See Also: The Feminization of Aging and Social Mobility
The researchers also examined the link between sleep and biomarkers of Alzheimer’s disease. In one study, they found that those with poor sleep quality had lower levels of beta-amyloid in cerebrospinal fluid. This protein is an early indicator of Alzheimer’s disease. When beta-amyloid builds up in the brain, it can inhibit the communication of neurons.

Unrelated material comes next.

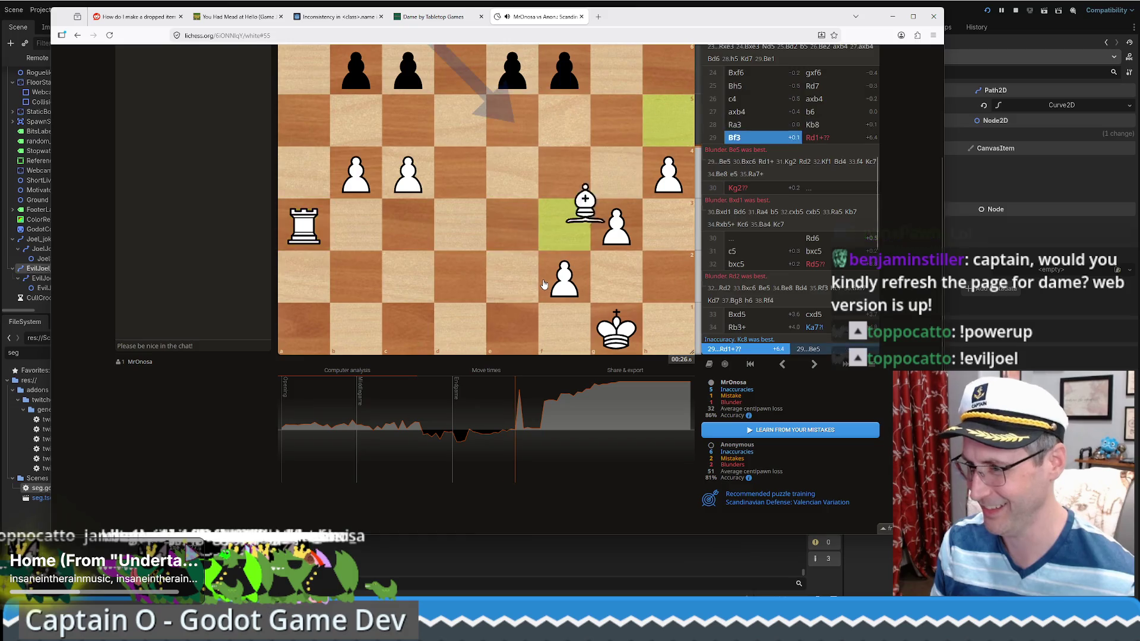
{"action": "scroll", "coordinate": [543, 284], "scroll_direction": "down", "scroll_amount": 4}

It activates genes related to biological aging
New research suggests that a partial night of sleep can promote biological aging in older people by activating genes related to senescence and inflammatory disease. The findings were based on gene expression profiles of peripheral blood mononuclear cells. They found that sleep deprivation enhanced DNA damage response, cell cycle arrest, and susceptibility to senescence. The study also uncovered a causal link between partial night sleep deprivation and a range of biological aging markers and molecular processes.
These findings are based on the discovery of two new genes related to short sleep in humans. Sleep is defined as a nighttime period of four to six hours that leaves an individual feeling rested and refreshed. Researchers led by Ying-Hui Fu, a professor of neurology at the UCSF Weill Institute for Neurosciences, identified two short sleep genes and studied their functions.
The ADRB1 gene is highly expressed in the dorsal pons, a region of the brainstem involved in sleep regulation. Using optogenetic, which involves modifying cells so they respond to light, the scientists were able to activate neurons that express ADRB1 during non-REM sleep.
It disrupts circadian rhythms
The shift in circadian rhythms that occur in older people is accompanied by a range of physiological and psychological consequences. These changes include impaired cognition, increased daytime sleepiness, and insomnia. In addition, sleep disorders can increase susceptibility to neurodegenerative diseases.
The circadian clock serves as an adaptive mechanism for organisms, coordinating physiological and cellular processes with the 24-hour cycle of light. In mammals, the master circadian clock is located in the suprachiasmatic nucleus. It receives input from a variety of peripheral organs and transmits information about time of day to the other systems.
Age-related sleep disturbances are a common part of life and may play a role in the development of many chronic health conditions. They have been linked with poorer cognitive performance and increased risk of dementia.